Holly Golightly and her nameless cat inhabit a barely furnished apartment in a Manhattan brownstone. Golightly peeks out from behind her door one morning to find that she has a new downstairs neighbor. Even wearing a wrinkled tuxedo shirt, a pastel blue sleeping mask pushed up on her forehead and purple-tassled earplugs in her ears, Hepburn conjures an almost unearthly elegance onscreen.
"And I thought in New York people never got to know their neighbors," Varjak laughs in surprise one evening as Golightly steps gingerly from the fire escape into his apartment.
"We are friends, aren't we?" Golightly asks Varjak after she lays her elegantly coiffed head on his shoulder and goes to sleep. This in-through-the-fire-escape intimacy is the beginning of their very unusual romance.
Both Golightly and Varjak have something to hide.
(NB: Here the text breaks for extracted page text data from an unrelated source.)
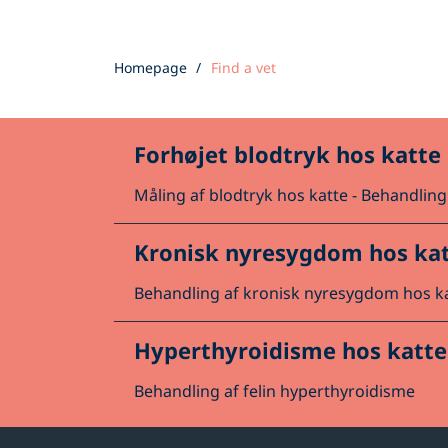
Homepage
Find a vet
Forhøjet blodtryk hos katte
Måling af blodtryk hos katte -
Behandling 
Kronisk nyresygdom hos ka
Behandling af kronisk nyresygdom hos k
Hyperthyroidisme hos katte
Behandling af felin hyperthyroidisme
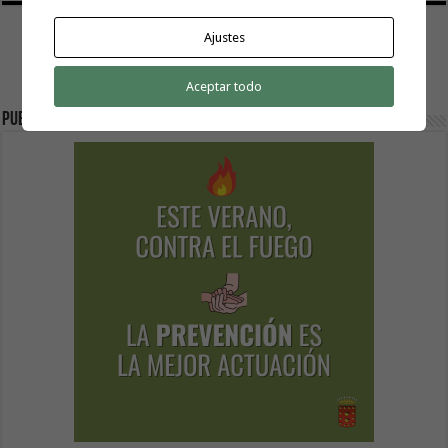
Ajustes
Aceptar todo
Publicidad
Varjak calls himself a writer but has no ribbon in his typewriter and Golightly plays the part of a mod New York socialite though she is really a small-town girl who ran away at age 14.
Much of the fun of the movie lies in its depiction of a New York, that-if it ever existed at all-is long gone. The on-the-street glamour, the raucous high society party Golightly throws, the cleanness and safety of the city (Golightly indiscriminately buzzes strangers into the apartment building) and, of course, Hepburn's incredible wardrobe place the film in a never-never land of sweet fantasy much like Tiffany's itself.
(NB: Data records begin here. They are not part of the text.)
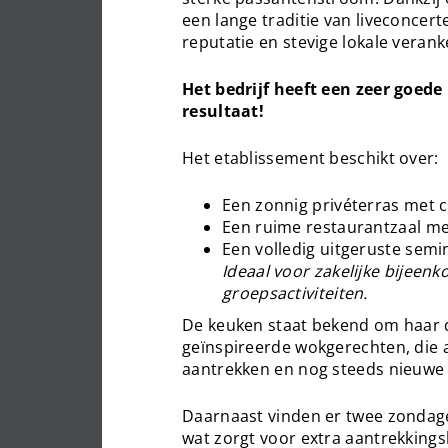
een lange traditie van liveconcert
reputatie en stevige lokale vera
Het bedrijf heeft een zeer goede
resultaat!
Het etablissement beschikt over:
Een zonnig privéterras met ci
Een ruime restaurantzaal met
Een volledig uitgeruste semi
Ideaal voor zakelijke bijee
groepsactiviteiten.
De keuken staat bekend om haar 
geïnspireerde wokgerechten, die a
aantrekken en nog steeds nieuwe 
Daarnaast vinden er twee zondage
wat zorgt voor extra aantrekkings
But even the sumptuous elegance of Tiffany's is no match for Hepburn's long, lean and striking grace.
At one point she perches on her fire-escape, singing and strumming guitar to the famous theme song "Moon River." Her tender breathy voice delivers the melody as an ephemeral sweet, like a candied violet petal.
But Hepburn and the film artfully avoid the saccharine. Like the burnt peanuts which occasionally make their way into the Cracker Jacks Varjak eats, a bittersweet ache makes its way into "Breakfast at Tiffany's." This only adds to the confection.
During an uproarious party that Golightly throws, a man leans in to Varjak in overt chumminess. "Is she or isn't she?" he asks, confidentially, somewhat puzzling Varjak. As Golightly, eyebrows perfectly arched, cigarette holder pursed between her lips, flits among her guests like an exquisite hummingbird, there can be no doubt.
Clearly, she is.
And so the opportunity to wile away a few hours with Audrey Hepburn and your sweet-heart is not to be missed. If you don't have one, then go anyway and pretend Hepburn is your sweetheart (or that you are Hepburn--in which case you'll have sweethearts galore).